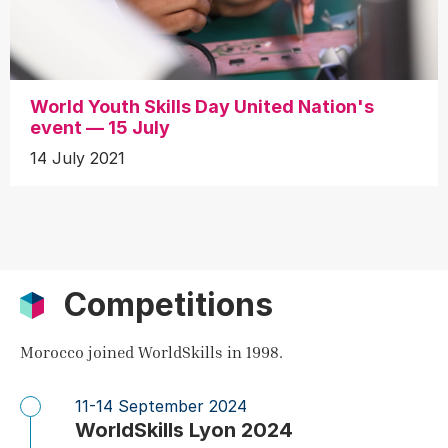
World Youth Skills Day United Nation's
event — 15 July
14 July 2021
Competitions
Morocco joined WorldSkills in 1998.
11-14 September 2024
WorldSkills Lyon 2024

Problem statement » Write out the material above precisely, leaving each picture behind.

Answer to the problem »
World Youth Skills Day United Nation's
event — 15 July
14 July 2021
Competitions
Morocco joined WorldSkills in 1998.
11-14 September 2024
WorldSkills Lyon 2024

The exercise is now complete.